- WHAT IS BEING ASKED:
Using the listing that follows, filter out every line lacking the string "with" and return the rest.

- RECORDED DATA:
————————

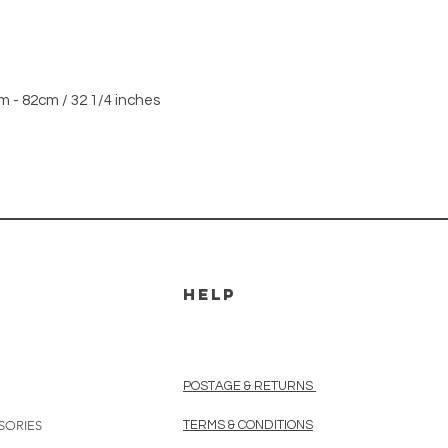
m - 82cm / 32 1/4 inches
HELP
POSTAGE & RETURNS
SORIES
TERMS & CONDITIONS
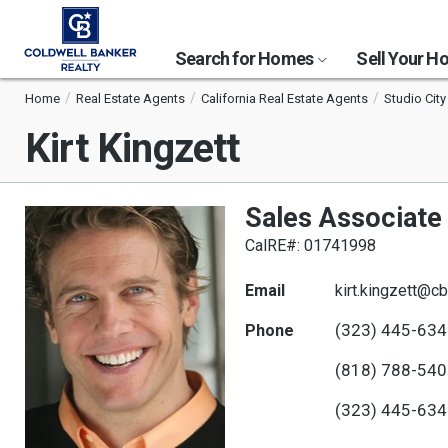
Search for Homes
Sell Your 
Home
Real Estate Agents
California Real Estate Agents
Studio City
Kirt Kingzett
Sales Associate
CalRE#: 01741998
Email
kirt.kingzett@c
(323) 445-63
Phone
(818) 788-54
(323) 445-63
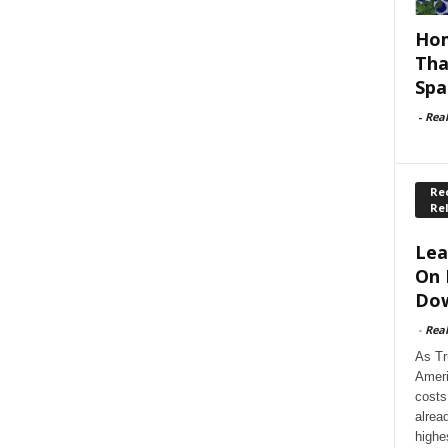
Hom
Tha
Spa
-
Rea
Rec
Re
Lea
On 
Dow
-
Rea
As Tr
Ameri
costs
alrea
highe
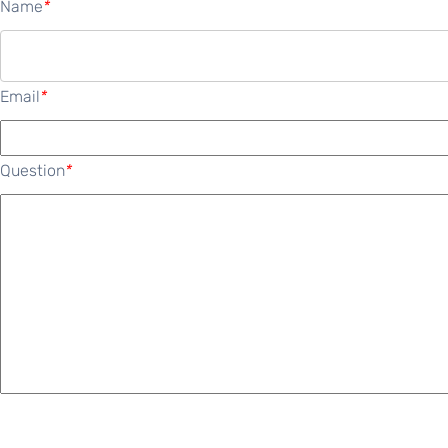
Name
*
Email
*
Question
*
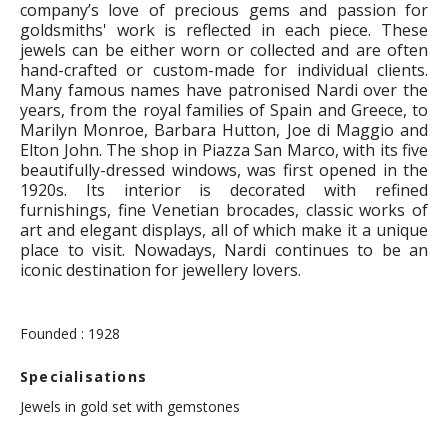
company’s love of precious gems and passion for
goldsmiths' work is reflected in each piece. These
jewels can be either worn or collected and are often
hand-crafted or custom-made for individual clients.
Many famous names have patronised Nardi over the
years, from the royal families of Spain and Greece, to
Marilyn Monroe, Barbara Hutton, Joe di Maggio and
Elton John. The shop in Piazza San Marco, with its five
beautifully-dressed windows, was first opened in the
1920s. Its interior is decorated with refined
furnishings, fine Venetian brocades, classic works of
art and elegant displays, all of which make it a unique
place to visit. Nowadays, Nardi continues to be an
iconic destination for jewellery lovers.
Founded : 1928
Specialisations
Jewels in gold set with gemstones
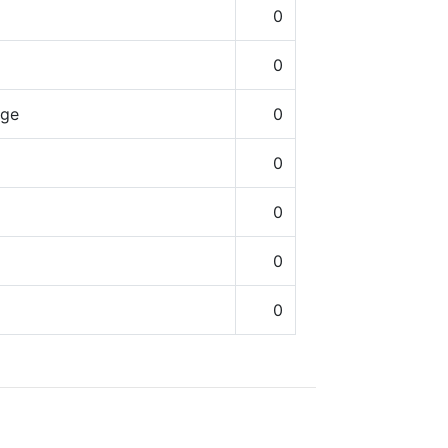
0
0
nge
0
0
0
0
0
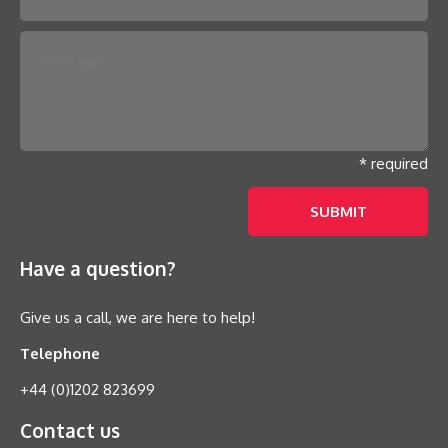
* required
Have a question?
Give us a call, we are here to help!
Telephone
+44 (0)1202 823699
Contact us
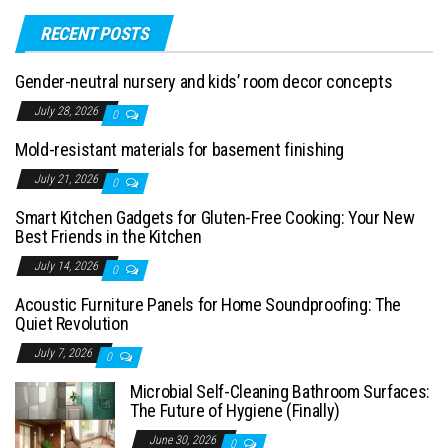
RECENT POSTS
Gender-neutral nursery and kids’ room decor concepts
July 28, 2026
0
Mold-resistant materials for basement finishing
July 21, 2026
0
Smart Kitchen Gadgets for Gluten-Free Cooking: Your New
Best Friends in the Kitchen
July 14, 2026
0
Acoustic Furniture Panels for Home Soundproofing: The
Quiet Revolution
July 7, 2026
0
Microbial Self-Cleaning Bathroom Surfaces:
The Future of Hygiene (Finally)
June 30, 2026
0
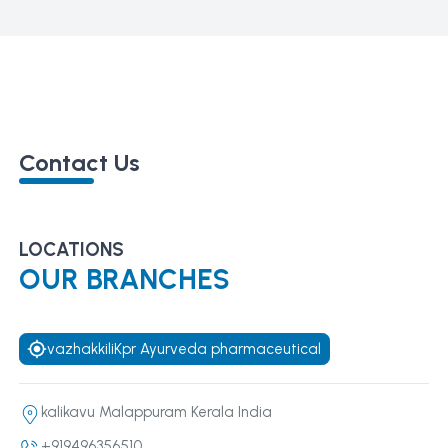
Contact Us
LOCATIONS
OUR BRANCHES
vazhakkiliKpr Ayurveda pharmaceutical
kalikavu Malappuram Kerala India
+919496356510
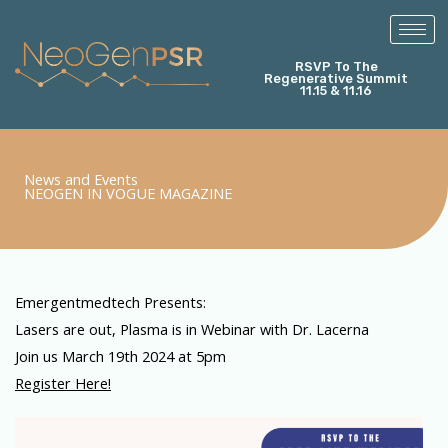
Skip
to
content
RSVP To The
Regenerative Summit
11.15 & 11.16
News and Events
NEOGEN IN VOGUE MAGAZINE
Emergentmedtech Presents:
Lasers are out, Plasma is in Webinar with Dr. Lacerna
Join us March 19th 2024 at 5pm
Register Here!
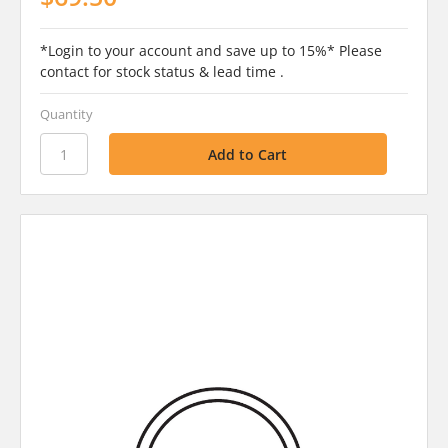
*Login to your account and save up to 15%* Please
contact for stock status & lead time .
Quantity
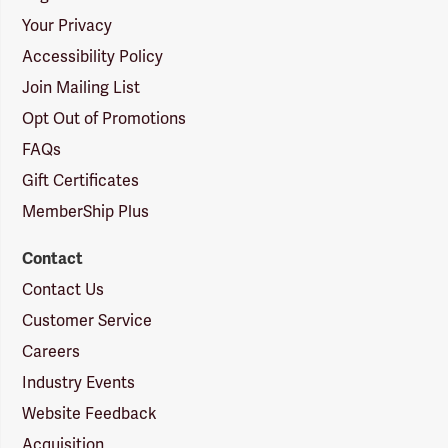
Your Privacy
Accessibility Policy
Join Mailing List
Opt Out of Promotions
FAQs
Gift Certificates
MemberShip Plus
Contact
Contact Us
Customer Service
Careers
Industry Events
Website Feedback
Acquisition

————————

- SOLUTION TO THE EXERCISE:
Elton John. The shop in Piazza San Marco, with its five
1920s. Its interior is decorated with refined
Jewels in gold set with gemstones
Lasers are out, Plasma is in Webinar with Dr. Lacerna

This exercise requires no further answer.